Thursday, November 10, 2011

The Face of Milly


Some subjects can come near to blindness without changing their ‘world’: they can be seen colliding with objects everywhere, but they are not aware of no longer being open to visual qualities, and the structure of their conduct remains unmodified.

(Merleau-Ponty, Phenomenology of Perception)

You went blind at the age of 6. Slowly, a cloud appeared in the crystalline lens of each of your eyes. At first, the silvery blue sheen that speckled your eye was vague and only visible in certain lights. You could see movements, but you were unsure of the precise origin and nature of those movements. For a while, it was possible for you to walk amongst us unaided by your powerful nostrils. Fearing a loss of contact with you, I would hold my finger in the air, move it from left to right, and measure how much of the movement you could detect with your eyes.

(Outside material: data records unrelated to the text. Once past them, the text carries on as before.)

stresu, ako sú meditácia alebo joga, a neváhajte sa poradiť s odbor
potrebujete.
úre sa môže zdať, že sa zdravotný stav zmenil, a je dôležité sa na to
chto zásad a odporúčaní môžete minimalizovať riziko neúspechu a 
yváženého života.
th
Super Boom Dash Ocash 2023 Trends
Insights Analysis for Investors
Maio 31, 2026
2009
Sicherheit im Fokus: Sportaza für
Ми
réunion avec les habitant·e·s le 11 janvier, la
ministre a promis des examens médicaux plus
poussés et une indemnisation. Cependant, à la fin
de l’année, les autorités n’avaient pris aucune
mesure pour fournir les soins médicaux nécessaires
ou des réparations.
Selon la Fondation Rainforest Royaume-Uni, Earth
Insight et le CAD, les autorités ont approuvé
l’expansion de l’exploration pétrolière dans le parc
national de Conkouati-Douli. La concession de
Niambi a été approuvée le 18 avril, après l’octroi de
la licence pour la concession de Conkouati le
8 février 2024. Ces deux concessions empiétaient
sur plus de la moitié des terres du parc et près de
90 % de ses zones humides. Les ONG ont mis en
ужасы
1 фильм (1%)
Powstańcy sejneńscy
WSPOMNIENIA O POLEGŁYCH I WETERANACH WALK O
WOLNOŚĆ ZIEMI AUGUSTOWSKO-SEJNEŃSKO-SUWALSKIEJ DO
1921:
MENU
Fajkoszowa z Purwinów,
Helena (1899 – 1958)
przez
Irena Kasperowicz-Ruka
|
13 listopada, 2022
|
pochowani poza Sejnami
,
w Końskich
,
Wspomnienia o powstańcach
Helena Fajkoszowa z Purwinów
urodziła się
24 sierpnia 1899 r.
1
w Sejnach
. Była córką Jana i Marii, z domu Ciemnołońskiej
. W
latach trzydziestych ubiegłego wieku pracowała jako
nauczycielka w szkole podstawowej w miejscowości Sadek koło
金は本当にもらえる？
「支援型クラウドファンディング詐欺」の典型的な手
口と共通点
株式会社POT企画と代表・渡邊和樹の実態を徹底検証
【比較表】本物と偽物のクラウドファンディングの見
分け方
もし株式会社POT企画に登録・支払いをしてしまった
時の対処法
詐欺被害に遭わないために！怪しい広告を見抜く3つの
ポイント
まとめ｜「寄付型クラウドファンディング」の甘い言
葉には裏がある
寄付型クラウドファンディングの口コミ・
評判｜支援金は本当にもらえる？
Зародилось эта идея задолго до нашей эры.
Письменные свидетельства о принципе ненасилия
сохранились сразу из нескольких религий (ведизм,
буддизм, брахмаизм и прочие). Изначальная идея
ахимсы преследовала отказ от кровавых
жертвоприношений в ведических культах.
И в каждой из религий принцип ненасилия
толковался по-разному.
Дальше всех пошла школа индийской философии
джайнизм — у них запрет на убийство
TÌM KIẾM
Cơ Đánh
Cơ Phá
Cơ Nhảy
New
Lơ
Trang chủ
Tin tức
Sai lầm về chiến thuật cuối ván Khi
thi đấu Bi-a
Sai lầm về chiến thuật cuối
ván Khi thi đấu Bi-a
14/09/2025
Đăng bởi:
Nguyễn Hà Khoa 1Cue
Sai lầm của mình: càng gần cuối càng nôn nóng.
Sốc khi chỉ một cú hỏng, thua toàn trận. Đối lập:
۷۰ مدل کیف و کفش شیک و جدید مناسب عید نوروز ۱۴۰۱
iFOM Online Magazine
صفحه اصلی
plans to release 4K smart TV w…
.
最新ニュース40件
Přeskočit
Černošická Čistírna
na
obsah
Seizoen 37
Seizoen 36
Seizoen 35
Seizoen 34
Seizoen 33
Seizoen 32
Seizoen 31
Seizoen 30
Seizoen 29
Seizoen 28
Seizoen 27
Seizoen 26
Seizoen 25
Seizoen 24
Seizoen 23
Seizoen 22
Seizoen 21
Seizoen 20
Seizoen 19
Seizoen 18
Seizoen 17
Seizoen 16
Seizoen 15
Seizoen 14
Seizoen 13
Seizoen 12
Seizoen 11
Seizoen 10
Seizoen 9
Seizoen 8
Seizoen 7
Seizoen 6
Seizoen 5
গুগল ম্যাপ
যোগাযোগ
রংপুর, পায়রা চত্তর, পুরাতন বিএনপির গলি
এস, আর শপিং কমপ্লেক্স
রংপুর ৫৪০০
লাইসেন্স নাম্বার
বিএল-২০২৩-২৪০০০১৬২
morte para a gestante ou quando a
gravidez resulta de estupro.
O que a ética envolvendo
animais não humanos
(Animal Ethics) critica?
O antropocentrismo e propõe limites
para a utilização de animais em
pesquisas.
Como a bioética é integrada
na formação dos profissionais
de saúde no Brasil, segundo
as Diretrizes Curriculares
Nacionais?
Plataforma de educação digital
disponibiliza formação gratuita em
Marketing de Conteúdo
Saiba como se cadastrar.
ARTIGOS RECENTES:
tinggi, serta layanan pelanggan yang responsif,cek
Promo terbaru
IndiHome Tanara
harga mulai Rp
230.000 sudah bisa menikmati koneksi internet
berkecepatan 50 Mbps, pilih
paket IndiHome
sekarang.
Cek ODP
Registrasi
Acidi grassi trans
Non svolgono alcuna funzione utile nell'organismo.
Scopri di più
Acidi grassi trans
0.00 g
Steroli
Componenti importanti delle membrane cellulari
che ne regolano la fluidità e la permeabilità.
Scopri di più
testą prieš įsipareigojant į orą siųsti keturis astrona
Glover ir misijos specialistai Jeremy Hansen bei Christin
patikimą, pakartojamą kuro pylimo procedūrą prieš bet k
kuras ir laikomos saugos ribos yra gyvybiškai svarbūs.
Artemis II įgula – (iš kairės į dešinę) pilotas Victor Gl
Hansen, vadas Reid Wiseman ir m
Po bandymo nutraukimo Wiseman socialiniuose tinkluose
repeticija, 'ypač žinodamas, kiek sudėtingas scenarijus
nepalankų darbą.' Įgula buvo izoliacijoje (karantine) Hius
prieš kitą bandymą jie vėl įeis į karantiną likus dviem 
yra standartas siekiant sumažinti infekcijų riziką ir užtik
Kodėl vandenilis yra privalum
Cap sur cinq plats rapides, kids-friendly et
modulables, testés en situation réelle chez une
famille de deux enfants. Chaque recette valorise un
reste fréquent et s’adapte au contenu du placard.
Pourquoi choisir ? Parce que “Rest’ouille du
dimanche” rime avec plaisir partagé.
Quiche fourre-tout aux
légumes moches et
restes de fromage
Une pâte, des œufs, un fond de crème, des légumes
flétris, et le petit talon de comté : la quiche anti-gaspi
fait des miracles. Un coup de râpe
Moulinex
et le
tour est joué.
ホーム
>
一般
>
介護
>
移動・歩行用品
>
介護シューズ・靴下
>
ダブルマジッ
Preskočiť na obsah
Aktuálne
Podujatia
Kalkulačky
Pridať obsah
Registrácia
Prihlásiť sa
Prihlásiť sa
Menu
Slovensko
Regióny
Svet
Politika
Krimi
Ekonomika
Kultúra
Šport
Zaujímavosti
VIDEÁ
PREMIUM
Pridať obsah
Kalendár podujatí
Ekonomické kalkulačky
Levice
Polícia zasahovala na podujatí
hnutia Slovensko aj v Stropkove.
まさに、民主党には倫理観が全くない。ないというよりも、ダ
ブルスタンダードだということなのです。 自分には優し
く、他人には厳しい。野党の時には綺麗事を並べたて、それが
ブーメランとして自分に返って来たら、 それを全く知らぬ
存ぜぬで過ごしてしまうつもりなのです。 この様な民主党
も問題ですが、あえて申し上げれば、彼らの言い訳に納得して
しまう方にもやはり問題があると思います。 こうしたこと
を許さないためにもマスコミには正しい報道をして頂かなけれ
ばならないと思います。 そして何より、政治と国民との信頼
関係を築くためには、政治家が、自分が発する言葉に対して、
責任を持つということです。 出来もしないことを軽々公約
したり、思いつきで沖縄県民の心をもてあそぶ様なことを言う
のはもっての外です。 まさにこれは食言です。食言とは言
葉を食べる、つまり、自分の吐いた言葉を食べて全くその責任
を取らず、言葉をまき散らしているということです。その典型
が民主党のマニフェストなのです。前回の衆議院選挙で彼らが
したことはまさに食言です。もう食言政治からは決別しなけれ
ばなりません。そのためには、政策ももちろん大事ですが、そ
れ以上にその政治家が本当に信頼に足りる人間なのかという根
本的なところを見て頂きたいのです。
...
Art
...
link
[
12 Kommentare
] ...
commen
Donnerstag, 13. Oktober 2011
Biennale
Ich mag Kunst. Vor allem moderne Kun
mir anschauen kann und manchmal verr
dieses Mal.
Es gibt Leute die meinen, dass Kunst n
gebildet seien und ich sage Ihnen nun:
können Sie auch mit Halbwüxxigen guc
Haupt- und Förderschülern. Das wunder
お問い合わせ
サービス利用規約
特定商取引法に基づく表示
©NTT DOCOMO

Over time, the cloud grew larger and those movements soon transformed into shadows that cast the world in a blackened haze. We watched it happen as helpless witnesses. We saw frequently that you would stumble nervously in the sunlight. When you knocked your head on rocks and edges, I felt the organs of my body contort themselves in agony. Increasingly, you would make your way in the world by sniffing the corners of each wall you would pass. In the midst of sprawling crowds, you came to a standstill, and I would often pick you up, cover you in my black scarf and guide you to a less densely populated part of our shared world. There, I would see that you had the freedom to roam unobstructed by rapidly moving objects and creatures both taller and larger than you. You had lost your sight, and now, an intense film of blue covered your eyes, masking the brown eyes behind the cataracts.

When the eyes withdrew from your face, where was your vision of the world? Did the world of those that love you simultaneously vanish alongside your eyesight, now consigned to a memory, the affective tone of which no human being can experience from the outside? Prior to your blindness, we saw one another from time to time through touching foreheads, feeling the heat in each other’s bodies. Back then, the eye contact would be full of expression and the focal point of our communication. Often, I might give you a particular look to indicate that now was the time to be fed or walked. Our glances would exchange and a common language would be established in a non-verbal gesture. Today, the same look remains on your face, but there are no eyes to initiate the reflex. And yet: your speech has remained inscribed in your face. True, the visible realm is no longer your priority, and in your blindness, you journey through the world upon different senses. But your face sees through the blindness. In its obscurity, your face continues to call to those around you, to summon their presence. Your face assumes an authority upon human life in spite of its blindness. Know that the silent call is heard.